DOCUMENT SECTION:
● ● ●
Then I had a life-threatening illness, and after that, my husband said I didn't have to work any more, that he'd support the family if I'd just keep house (poor man, he knew not what he was signing up to) and write. That's what I've been doing for some time now--although family issues have taken up more of my time than I intended, and I still am not completely without any limitations from having been ill, I've been able to sit down and write.

I suppose I'm just samhill stubborn enough to keep doing it, too. The heck. I thought I'd actually DO something, BE somebody. My teachers would be really disappointed. I'm disappointed. It looks as if I'm going to be one of those people you thought would really accomplish something, but didn't live up to potential. In my defense, I believe that my illnesses and other circumstances in my life have kept me from doing things that I really should have been able to do. Yet a writer needs nothing more than a pen and paper . . . and I've had that.

Where am I going wrong?

I don't know. The road is dark ahead, and I only have this crappy flashlight that illuminates the few feet in front of me. But I press on, through the rain and the darkness, hoping against hope that the road (it goes ever on and on) will lead me into whatever my destiny may be. And no matter what, I still clutch to my chest that all-important TOWEL.
# # #

nobody, not even the rain, has such small hands
--e e cummings

Date: 2006-01-04 03:44 am (UTC)
From: [identity profile] coneycat.livejournal.com
But if it says you win a two-page critique by e-mail, that's what I kind of expect to see happen. Seriously. If you don't have time to do it, then don't volunteer. It isn't fair that my money went ahead to the person who got the charity, but I did not get what was promised in the auction--is it?

It's not only not fair--it kinda sounds like fraud. Well-intentioned fraud, probably, but taking money for services you don't end up rendering is a little like taking home a new car and then just forgetting to pay for it.

How long has it been since this auction? And did the person involved give you any idea how long the whole thing would take? I ask because I had a partial requested by Poisoned Pen back in May (I remember it was May because I got the request right after I'd gone to a Blue Rodeo concert and bought a horse--that was a big week!) and I didn't hear anything further from them until just before Christmas. I'd been warned they were swamped and it would take a while, but I was glad I had the warning.
● ● ●
PROVIDED INFORMATION:
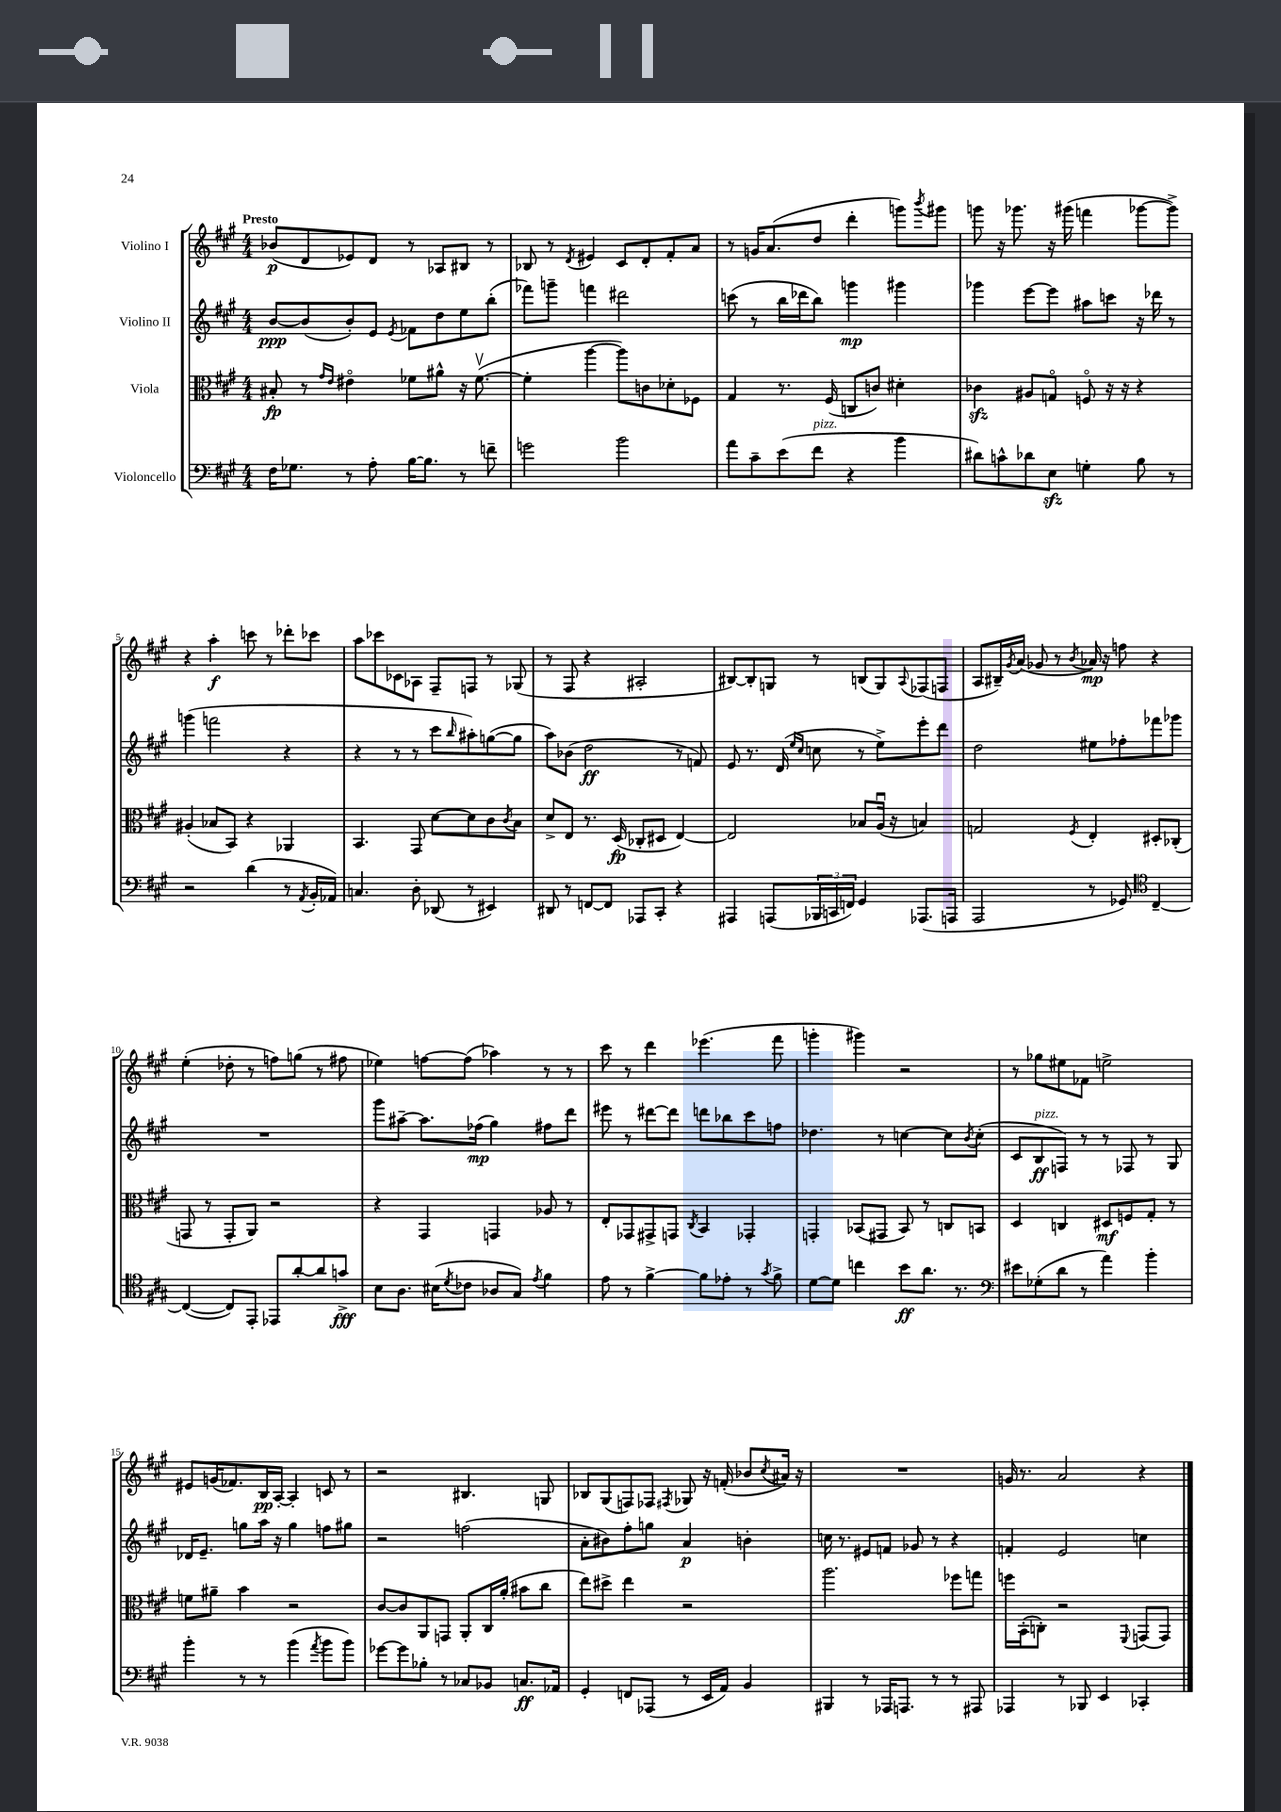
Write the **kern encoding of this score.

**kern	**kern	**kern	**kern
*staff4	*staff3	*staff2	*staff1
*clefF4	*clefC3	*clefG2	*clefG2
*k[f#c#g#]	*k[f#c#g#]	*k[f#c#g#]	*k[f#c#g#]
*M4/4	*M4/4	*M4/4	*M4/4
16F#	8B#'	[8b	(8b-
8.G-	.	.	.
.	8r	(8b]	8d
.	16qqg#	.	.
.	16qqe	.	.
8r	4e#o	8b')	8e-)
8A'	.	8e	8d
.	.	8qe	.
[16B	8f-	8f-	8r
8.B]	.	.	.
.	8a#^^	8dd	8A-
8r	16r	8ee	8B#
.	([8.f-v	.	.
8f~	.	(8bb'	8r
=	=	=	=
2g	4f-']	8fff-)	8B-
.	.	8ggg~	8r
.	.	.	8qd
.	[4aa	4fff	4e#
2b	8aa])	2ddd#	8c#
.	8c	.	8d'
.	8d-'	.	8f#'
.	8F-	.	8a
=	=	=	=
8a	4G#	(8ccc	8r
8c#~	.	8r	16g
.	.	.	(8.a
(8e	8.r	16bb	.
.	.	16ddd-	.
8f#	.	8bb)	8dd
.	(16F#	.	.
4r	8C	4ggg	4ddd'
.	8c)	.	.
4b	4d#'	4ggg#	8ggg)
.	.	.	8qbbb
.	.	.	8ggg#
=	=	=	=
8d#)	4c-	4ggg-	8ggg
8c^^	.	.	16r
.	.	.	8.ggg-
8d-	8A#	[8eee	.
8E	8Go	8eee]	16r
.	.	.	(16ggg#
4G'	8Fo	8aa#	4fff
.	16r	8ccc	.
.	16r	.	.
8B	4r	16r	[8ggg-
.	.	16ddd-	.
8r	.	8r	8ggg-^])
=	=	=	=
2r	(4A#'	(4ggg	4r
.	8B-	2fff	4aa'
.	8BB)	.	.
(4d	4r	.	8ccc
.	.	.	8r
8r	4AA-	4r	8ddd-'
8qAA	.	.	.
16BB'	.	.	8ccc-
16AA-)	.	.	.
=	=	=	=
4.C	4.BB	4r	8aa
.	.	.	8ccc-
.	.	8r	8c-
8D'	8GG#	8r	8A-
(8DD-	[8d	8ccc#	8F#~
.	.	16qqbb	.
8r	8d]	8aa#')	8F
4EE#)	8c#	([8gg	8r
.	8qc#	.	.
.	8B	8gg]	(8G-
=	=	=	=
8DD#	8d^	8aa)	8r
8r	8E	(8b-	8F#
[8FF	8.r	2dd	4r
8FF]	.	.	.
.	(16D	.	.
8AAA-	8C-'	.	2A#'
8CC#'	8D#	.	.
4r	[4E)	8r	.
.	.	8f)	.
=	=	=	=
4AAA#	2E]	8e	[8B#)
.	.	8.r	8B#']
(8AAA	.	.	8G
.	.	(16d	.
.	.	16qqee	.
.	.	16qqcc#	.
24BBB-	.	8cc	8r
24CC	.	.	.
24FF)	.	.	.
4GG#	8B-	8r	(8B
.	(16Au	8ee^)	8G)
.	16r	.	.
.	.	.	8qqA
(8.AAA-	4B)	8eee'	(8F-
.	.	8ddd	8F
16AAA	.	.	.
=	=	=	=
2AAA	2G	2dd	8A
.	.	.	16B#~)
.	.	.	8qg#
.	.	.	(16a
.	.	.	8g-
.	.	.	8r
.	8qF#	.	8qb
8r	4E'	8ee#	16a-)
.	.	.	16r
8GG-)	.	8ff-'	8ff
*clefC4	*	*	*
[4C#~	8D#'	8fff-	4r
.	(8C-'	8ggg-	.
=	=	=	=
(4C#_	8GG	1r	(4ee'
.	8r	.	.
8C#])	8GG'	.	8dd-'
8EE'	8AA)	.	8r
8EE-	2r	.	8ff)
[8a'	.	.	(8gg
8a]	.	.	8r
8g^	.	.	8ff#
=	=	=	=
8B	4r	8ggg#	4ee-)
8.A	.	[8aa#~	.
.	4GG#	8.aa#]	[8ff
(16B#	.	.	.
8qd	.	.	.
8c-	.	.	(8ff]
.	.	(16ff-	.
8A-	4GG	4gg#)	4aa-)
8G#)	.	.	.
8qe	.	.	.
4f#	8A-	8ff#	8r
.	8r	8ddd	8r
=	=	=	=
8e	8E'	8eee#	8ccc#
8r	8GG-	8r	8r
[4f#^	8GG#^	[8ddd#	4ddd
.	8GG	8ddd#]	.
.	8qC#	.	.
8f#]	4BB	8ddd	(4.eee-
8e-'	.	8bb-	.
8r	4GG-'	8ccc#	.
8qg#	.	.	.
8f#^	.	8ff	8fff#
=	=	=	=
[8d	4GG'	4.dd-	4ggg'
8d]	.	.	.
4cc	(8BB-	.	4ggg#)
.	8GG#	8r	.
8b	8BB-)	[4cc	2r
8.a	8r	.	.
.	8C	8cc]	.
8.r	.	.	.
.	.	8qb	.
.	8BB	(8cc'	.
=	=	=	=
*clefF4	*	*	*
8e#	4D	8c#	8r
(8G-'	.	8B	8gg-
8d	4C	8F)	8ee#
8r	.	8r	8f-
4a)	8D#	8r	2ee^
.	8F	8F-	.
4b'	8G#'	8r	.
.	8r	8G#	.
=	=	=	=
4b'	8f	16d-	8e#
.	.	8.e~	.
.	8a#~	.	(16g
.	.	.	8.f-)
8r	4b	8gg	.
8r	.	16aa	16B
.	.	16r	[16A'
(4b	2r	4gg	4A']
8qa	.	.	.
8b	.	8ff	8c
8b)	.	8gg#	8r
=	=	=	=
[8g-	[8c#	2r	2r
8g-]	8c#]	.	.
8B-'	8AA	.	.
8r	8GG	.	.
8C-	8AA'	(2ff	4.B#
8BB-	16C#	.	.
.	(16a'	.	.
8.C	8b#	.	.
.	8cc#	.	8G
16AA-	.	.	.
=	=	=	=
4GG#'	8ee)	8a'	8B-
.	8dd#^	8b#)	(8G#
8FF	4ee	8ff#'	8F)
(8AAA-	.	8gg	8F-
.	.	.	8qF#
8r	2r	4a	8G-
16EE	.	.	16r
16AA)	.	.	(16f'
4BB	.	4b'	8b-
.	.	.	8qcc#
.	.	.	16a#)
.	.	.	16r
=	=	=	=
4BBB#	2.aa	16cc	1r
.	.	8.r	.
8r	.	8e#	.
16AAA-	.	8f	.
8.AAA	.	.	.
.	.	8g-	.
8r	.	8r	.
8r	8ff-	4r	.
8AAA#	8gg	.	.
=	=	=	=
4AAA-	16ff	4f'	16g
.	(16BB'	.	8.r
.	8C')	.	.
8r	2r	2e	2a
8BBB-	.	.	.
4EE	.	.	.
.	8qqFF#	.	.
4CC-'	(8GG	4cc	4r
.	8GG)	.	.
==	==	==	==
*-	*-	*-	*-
● ● ●
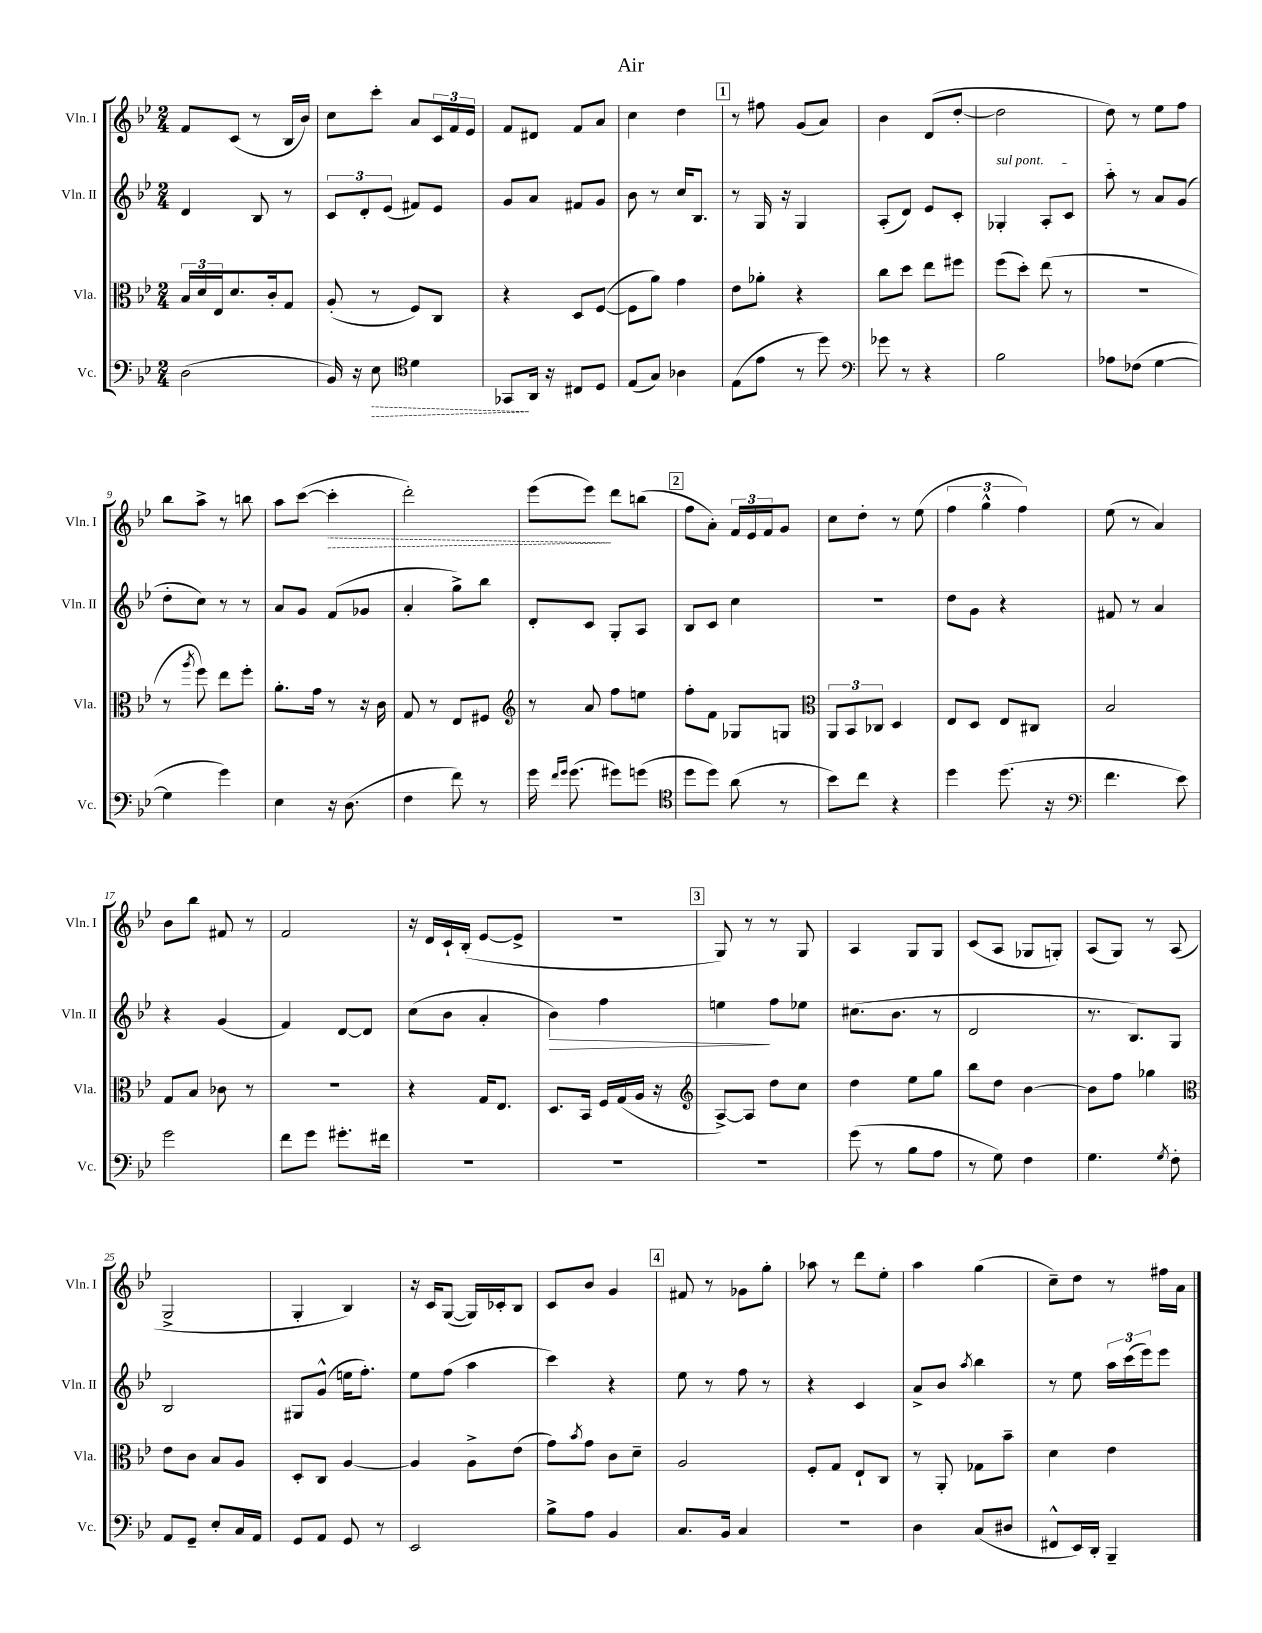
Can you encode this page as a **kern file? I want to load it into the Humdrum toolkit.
● ● ●
In the blog post, in which month did the commenter receive a partial request from Poisoned Pen?

May